October 26, a skiff of snow
While areas west and south got enough snow today to cause cars to leave “snow turds” (those icy, black chunks that break from beneath the wheel well) on the road this morning, there was only enough accumulation here in Scottsbluff to lightly coat the handrails of my deck. (Much to the disappointment of Bugman’s Brazilian student, who really wanted to see snow.)
My friend, Country Chicken Girl, commented on a Facebook post about the weather, “We just had a skiff…”
A man who stopped by the museum today said, “We got a skiff.”
Two people saying “skiff” in the same day!
I didn’t think that term was terribly common, so I decided to link to a definition for my “first snow of the season” picture.
I checked several online dictionaries, and the only definitions they had for “skiff” were a flat-bottomed rowboat.
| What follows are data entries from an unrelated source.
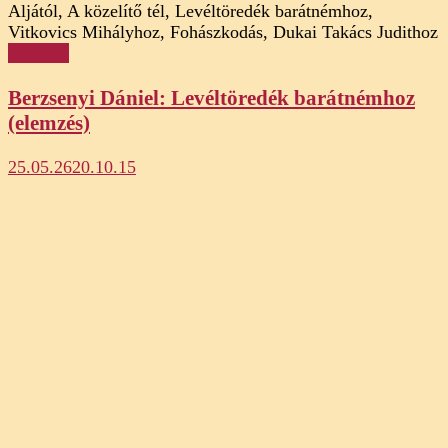
Elemzés
Berzsenyi Dániel: Levéltöredék barátnémhoz
(elemzés)
25.05.26
20.10.15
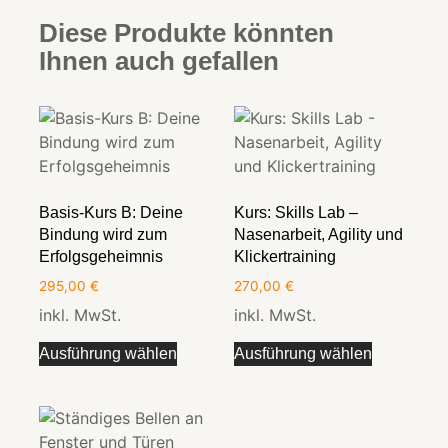
Diese Produkte könnten
Ihnen auch gefallen
Basis-Kurs B: Deine
Kurs: Skills Lab –
Bindung wird zum
Nasenarbeit, Agility und
Erfolgsgeheimnis
Klickertraining
295,00
€
270,00
€
inkl. MwSt.
inkl. MwSt.
Ausführung wählen
Ausführung wählen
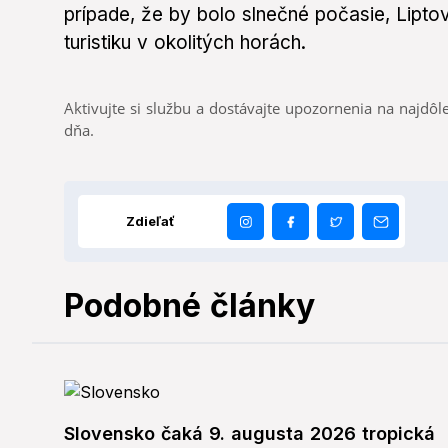
prípade, že by bolo slnečné počasie, Lipt
turistiku v okolitých horách.
Aktivujte si službu a dostávajte upozornenia na najdôle
dňa.
Zdieľať
Podobné články
Slovensko čaká 9. augusta 2026 tropická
Huh. That doesn’t make any sense in context.
I pulled out my (beloved but little used) Webster’s unabridged dictionary and found the same problem.
WTH? I and at least two other people use “skiff” to indicate “a dusting of snow,” and none of the dictionaries have caught on to this usage?
I had to turn to the Word Detective for an answer.
“a ‘skiff’ of snow is a light flurry or cover of snow, but you can also have ‘skiffs,’ light showers, of rain, or even a ‘skiff’ of light wind … ‘skiff’ is drawn from the Scots verb ‘to skiff,’ meaning ‘to move lightly and quickly, barely touching the surface”
Well, since we didn’t get a snow day today, I’ll just have to wish you all a “happy skiff day.”